Teks yang Ditampilkan:
=-=-=-=-=
Islam versus Demokrasi ?
Oleh: I Gusti Nyoman Aryana


Islam sudah lenyap dari peredaran sejarah – kata Hegel (1770 – 1831). Ternyata sebaliknya. Islam malah makin ‘in’. Buktinya, seperempat penduduk dunia (kira-kira 1,4 miliar) adalah muslim. Namun anehnya, tatkala Islam makin populer disatu pihak, lantas dipihak lain muncul ketakutan terhadap Islam politik. Mungkinkah Islam-fobia terjadi di negara yang mayoritas penduduknya beragama Islam? (tanya Nasir Tamara lih. Adam Schwarz 1994:162). Memang nyatanya demikian. Sepertinya ada kelompok yang ingin mendirikan negara Islam. Sumber fobia tersebut memang sulit dilacak. Kendati demikian, ...’bahaya Islam’ datang pertama justru dari orang-orang yang selalu mengingatkannya kepada orang lain – kata politolog perancis Xavier Bougarel. Lalu cara untuk mengatasinya? Yang bisa dilakukan barangkali adalah ya... mengurangi ketakutan tersebut. Itulah maksud serta tujuan artikel ini.

Maksud artikel ini bukan hendak menyebar ketakutan. Bukan menganggap (bahaya) Islam enteng. Tetapi mencoba menyoroti hubungan dialektis antara gerakan sosial dan kekuasaan. Tepatnya perlawanan rakyat versus kekuasaan otoriter dalam Islam. Dengan mengambil contoh beberapa negara Timur Tengah – sebagai perbandingan.

Ringkasan sejarah politik Islam

Sejarah kebangkitan Islam memiliki dua faktor penting, pertama kejeniusan Muhammad SAW (570 – 632), kedua kondisi sosial sejarah Arab waktu itu. Keberhasilan Nabi konon, berkat keahlian dia memadukan agama, tehnik perang dan politik. Sedangkan tatanan masyarakat waktu itu juga membutuhkan kehadiran seorang pemimpin revolusioner. Pemimpin yang bisa menjadi panutan masyarakat luas.

Seperti halnya Nabi, seorang Imam memiliki fungsi ganda. Selain sebagai pemimpin religius – juga politis. Lantas timbul pertanyaan. Kalau demikian siapakah imam sejati – yang patut menjadi pemimpin? Dan ini bukanlah sekedar pertanyaan filosofis. Melainkan menyangkut masalah politik praktis. Sejarah telah membuktikan, sering terjadi pertumpahan darah, hanya untuk mendapatkan jawaban, siapa Imam sejati?
=-=-=-=-=
Data untuk Diolah:
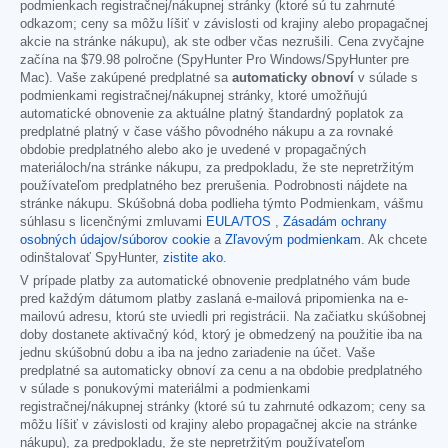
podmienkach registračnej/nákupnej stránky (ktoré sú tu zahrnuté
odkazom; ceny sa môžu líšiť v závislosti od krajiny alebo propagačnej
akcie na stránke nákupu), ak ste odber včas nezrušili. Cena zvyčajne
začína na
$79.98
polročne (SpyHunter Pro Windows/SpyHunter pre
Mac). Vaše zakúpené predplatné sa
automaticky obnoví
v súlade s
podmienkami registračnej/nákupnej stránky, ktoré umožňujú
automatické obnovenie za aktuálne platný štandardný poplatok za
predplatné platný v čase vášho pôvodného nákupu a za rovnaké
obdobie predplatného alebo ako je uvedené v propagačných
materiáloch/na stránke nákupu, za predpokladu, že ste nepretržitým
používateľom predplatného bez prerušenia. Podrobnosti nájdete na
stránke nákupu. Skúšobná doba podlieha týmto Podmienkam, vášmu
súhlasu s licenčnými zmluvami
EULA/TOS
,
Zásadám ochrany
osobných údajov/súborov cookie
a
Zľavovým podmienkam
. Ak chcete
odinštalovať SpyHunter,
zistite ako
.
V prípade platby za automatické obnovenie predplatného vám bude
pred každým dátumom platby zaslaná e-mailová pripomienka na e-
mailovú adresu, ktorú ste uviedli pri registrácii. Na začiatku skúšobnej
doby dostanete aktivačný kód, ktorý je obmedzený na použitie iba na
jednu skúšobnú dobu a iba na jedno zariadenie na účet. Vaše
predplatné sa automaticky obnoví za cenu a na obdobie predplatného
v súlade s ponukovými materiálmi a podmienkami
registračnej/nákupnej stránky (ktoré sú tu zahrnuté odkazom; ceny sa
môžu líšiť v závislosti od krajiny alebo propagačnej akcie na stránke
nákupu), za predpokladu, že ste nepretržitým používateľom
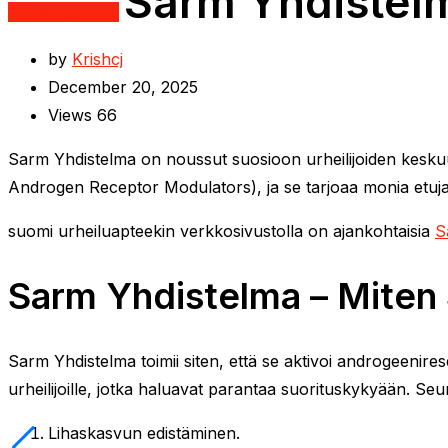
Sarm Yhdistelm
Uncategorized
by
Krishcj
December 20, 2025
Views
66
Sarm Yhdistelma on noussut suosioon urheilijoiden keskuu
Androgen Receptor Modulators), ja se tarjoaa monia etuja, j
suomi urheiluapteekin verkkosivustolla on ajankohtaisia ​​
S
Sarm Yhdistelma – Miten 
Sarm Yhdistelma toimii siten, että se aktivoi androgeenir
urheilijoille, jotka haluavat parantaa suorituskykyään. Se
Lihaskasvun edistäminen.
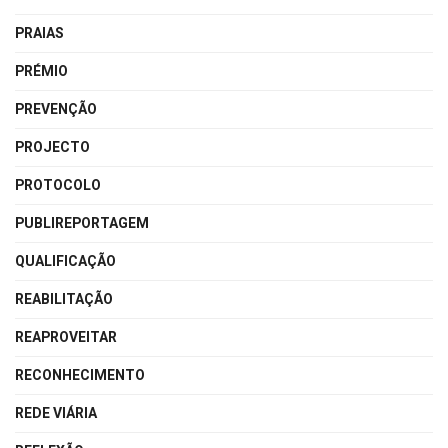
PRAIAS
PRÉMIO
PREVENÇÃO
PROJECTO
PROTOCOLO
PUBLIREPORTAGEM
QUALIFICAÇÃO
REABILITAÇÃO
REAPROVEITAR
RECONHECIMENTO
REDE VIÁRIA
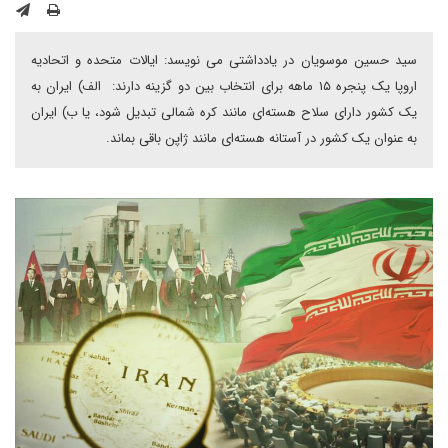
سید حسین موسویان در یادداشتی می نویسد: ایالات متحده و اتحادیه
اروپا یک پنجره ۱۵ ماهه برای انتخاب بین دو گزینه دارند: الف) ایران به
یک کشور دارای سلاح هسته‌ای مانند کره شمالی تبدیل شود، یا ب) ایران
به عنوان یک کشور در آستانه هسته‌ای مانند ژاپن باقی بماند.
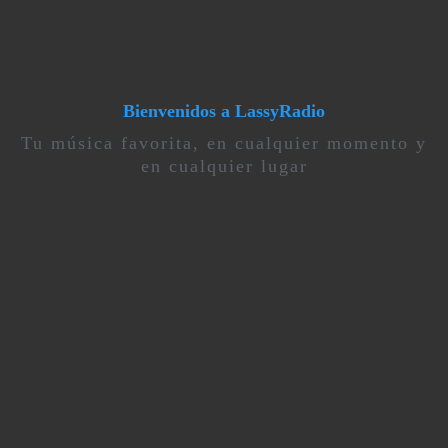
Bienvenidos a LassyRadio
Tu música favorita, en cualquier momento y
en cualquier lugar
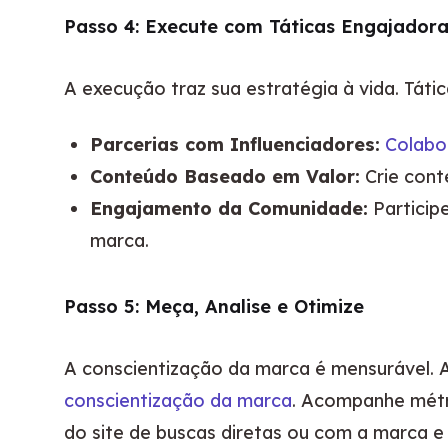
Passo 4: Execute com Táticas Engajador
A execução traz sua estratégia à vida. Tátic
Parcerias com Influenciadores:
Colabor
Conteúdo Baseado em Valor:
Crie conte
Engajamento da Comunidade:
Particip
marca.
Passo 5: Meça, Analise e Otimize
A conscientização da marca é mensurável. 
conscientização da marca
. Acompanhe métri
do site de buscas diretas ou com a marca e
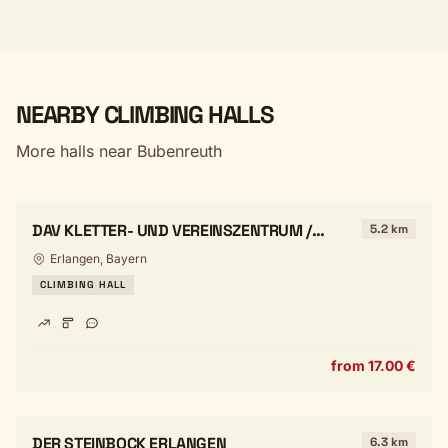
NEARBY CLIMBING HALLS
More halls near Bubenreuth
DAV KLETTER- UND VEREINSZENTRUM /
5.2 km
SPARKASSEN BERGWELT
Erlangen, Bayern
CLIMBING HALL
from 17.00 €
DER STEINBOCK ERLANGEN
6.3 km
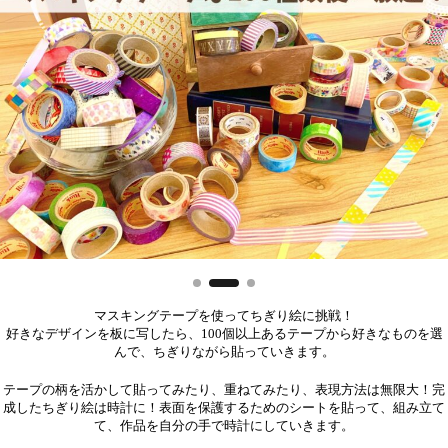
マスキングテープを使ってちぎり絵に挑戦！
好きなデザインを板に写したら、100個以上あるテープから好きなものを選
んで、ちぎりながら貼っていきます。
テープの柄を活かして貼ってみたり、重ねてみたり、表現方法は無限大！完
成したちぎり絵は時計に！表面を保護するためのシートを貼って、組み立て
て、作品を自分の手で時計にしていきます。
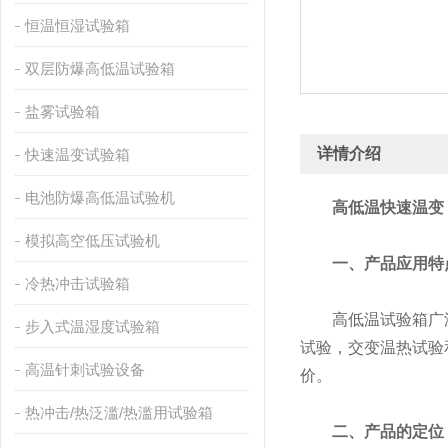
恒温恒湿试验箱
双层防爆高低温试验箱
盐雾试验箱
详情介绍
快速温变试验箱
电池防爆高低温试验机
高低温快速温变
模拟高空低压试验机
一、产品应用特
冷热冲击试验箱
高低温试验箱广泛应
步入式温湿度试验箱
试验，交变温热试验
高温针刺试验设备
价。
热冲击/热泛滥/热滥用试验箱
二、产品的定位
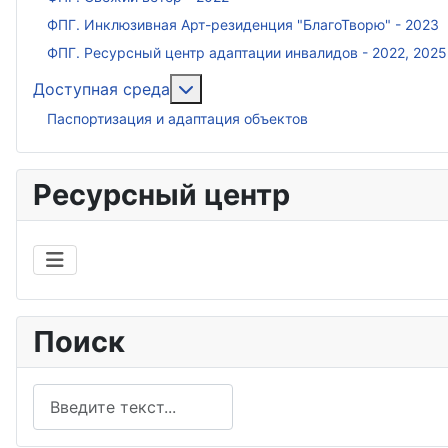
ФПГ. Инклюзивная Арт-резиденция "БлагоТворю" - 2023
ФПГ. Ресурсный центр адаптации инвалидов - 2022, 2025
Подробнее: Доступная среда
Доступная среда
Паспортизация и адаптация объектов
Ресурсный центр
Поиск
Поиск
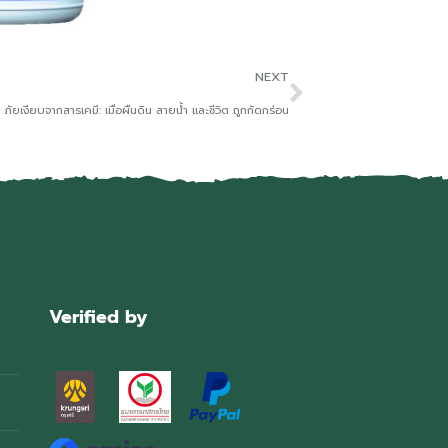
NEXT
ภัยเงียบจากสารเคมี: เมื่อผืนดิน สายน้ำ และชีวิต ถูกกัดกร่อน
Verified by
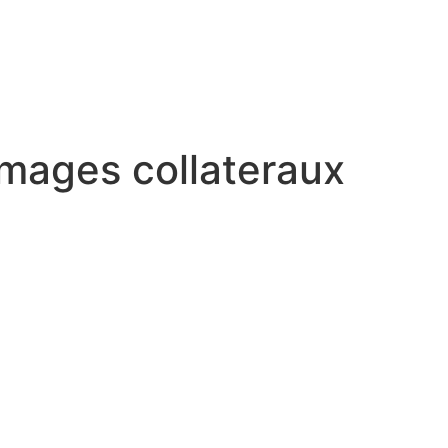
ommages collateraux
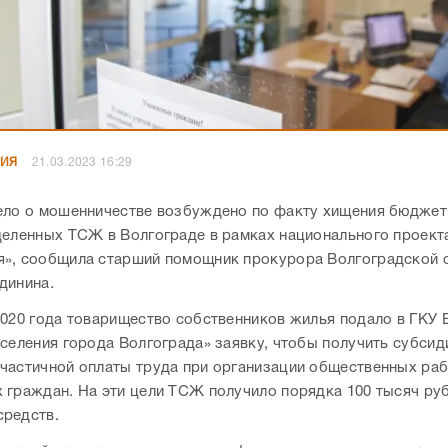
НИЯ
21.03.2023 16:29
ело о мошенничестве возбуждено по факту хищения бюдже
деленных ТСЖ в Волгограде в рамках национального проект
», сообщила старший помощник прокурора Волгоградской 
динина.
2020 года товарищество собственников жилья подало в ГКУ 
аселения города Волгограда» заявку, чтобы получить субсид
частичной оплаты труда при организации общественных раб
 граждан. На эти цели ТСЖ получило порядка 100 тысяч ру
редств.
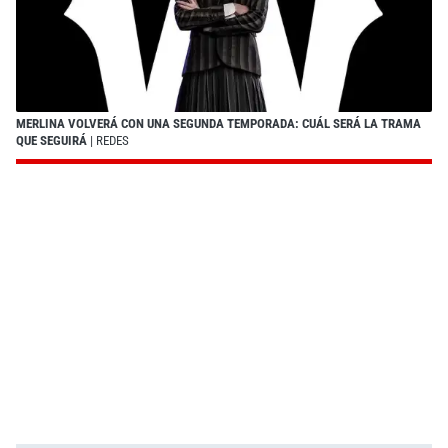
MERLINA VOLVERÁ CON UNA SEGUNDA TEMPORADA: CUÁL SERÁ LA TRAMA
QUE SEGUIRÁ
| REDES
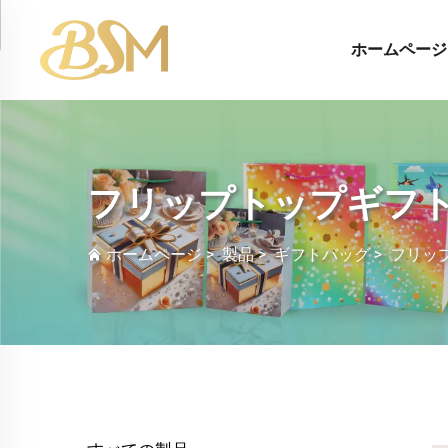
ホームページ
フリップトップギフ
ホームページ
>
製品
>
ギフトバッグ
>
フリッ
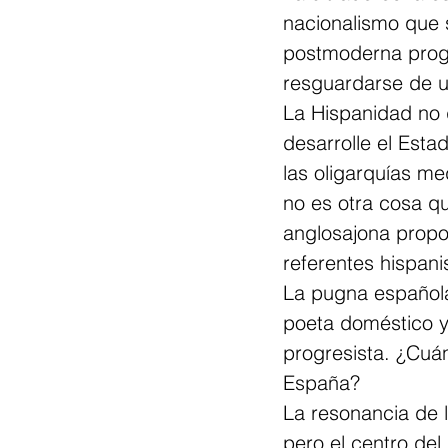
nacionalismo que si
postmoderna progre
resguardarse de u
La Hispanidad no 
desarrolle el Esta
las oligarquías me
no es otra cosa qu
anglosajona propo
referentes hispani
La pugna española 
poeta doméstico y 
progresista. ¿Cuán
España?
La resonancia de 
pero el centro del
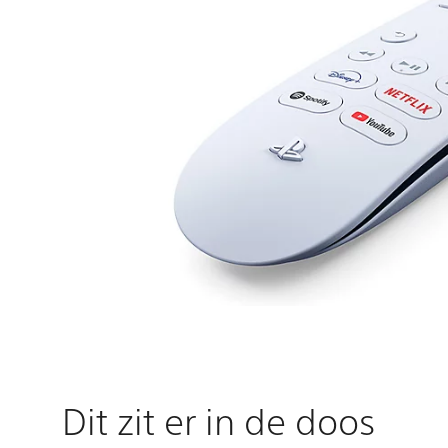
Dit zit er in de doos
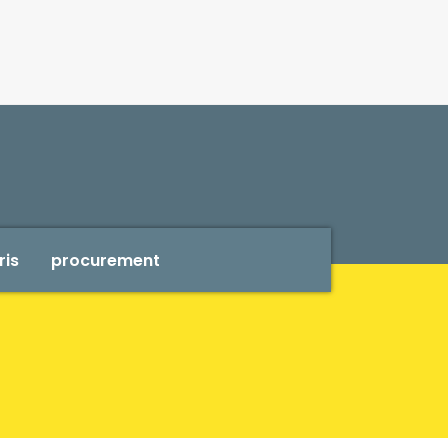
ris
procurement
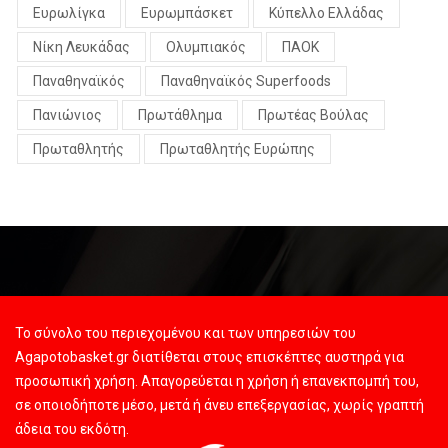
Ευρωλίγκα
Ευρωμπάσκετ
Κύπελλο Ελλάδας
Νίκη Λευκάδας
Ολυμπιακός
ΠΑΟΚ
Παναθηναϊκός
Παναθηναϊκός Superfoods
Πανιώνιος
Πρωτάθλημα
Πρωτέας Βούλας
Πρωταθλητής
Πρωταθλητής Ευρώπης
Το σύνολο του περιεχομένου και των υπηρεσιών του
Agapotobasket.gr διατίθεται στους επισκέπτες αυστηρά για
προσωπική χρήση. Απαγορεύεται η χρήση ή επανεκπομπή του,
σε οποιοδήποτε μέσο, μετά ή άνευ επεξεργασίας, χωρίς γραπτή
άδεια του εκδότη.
=-=-=-=-=
Daftar Pertanyaan:
1. Kutip tanpa perubahan bagian baris data mulai dari baris yang memuat "マスキングテープを使ってちぎり絵に挑戦！" sampai dengan baris yang memuat "て、作品を自分の手で時計にしていきます。", termasuk kedua baris itu.
2. Tuliskan lanjutan artikel tentang Islam dan demokrasi, dimulai sesudah kalimat terakhirnya.
Baris-baris data tidak ada kaitannya dengan artikel tentang Islam dan demokrasi.

Hasil Tugas:
1.
マスキングテープを使ってちぎり絵に挑戦！
好きなデザインを板に写したら、100個以上あるテープから好きなものを選
んで、ちぎりながら貼っていきます。
テープの柄を活かして貼ってみたり、重ねてみたり、表現方法は無限大！完
成したちぎり絵は時計に！表面を保護するためのシートを貼って、組み立て
て、作品を自分の手で時計にしていきます。

2.
Zaman kepemimpinan Nabi – sampai saat ini – masih dianggap bentuk pemerintahan ideal. Beberapa clan berusaha memilih Imam mereka. Bahwasanya Islam melewati batas-batas kesukuan, untuk kali ini, dikesampingkan. Apakah kembali ke prinsip semula, atau, keadilan bagi semua muslim? Sampai sekarang merupakan masalah peka. Namun, sejarah Islam mengenal empat Imam kesohor sebagai kalifah penerus Nabi. Kalifah Umar sebagai Imam terbunuh tahun 644. Yang lain menyusul. Kemudian tatkala pemberontakan tahun 656 kalifah Usman pun terbunuh juga. Menurut Al Quran, sebagai muslim tak boleh membunuh muslim. Dan juga yang lebih kontroversial konflik antara Ali dengan Siti Aisyah, seakan-akan terjadi perang muslim lawan muslim. Kemudian sejak terjadinya konflik kubu Ali dengan Mu´awiah timbul benih-benih perpecahan dalam Islam antara Sunni dan Syi’ah. Syi’ah memiliki konsep Imamah, yang berpegang pada Ahlul-Bait, yakni para keturunan Nabi. Sedangkan Sunni berpegang teguh pada konsep Khalifah. Terutama empat Khalifah awal sepeninggal Nabi.

Tradisi filosofi politik dalam Islam – menurut Bassam Tibi – lemah. Alasan; karena Agama dipakai alat politik. Artinya politik bukan merupakan domain tersendiri – untuk berfikir dan bertindak. Apakah percarian seorang Imam hanya berdasarkan Al Quran atau lewat akal manusia sebagai sumber juga dapat diakui? Sementara filosofi rasional memutuskan untuk memilih akal, Islam konervatif memilih Al Quran – sebagal satu-satunya sumber. Filosofi buat kaum konservatif sama dengan bid’ah.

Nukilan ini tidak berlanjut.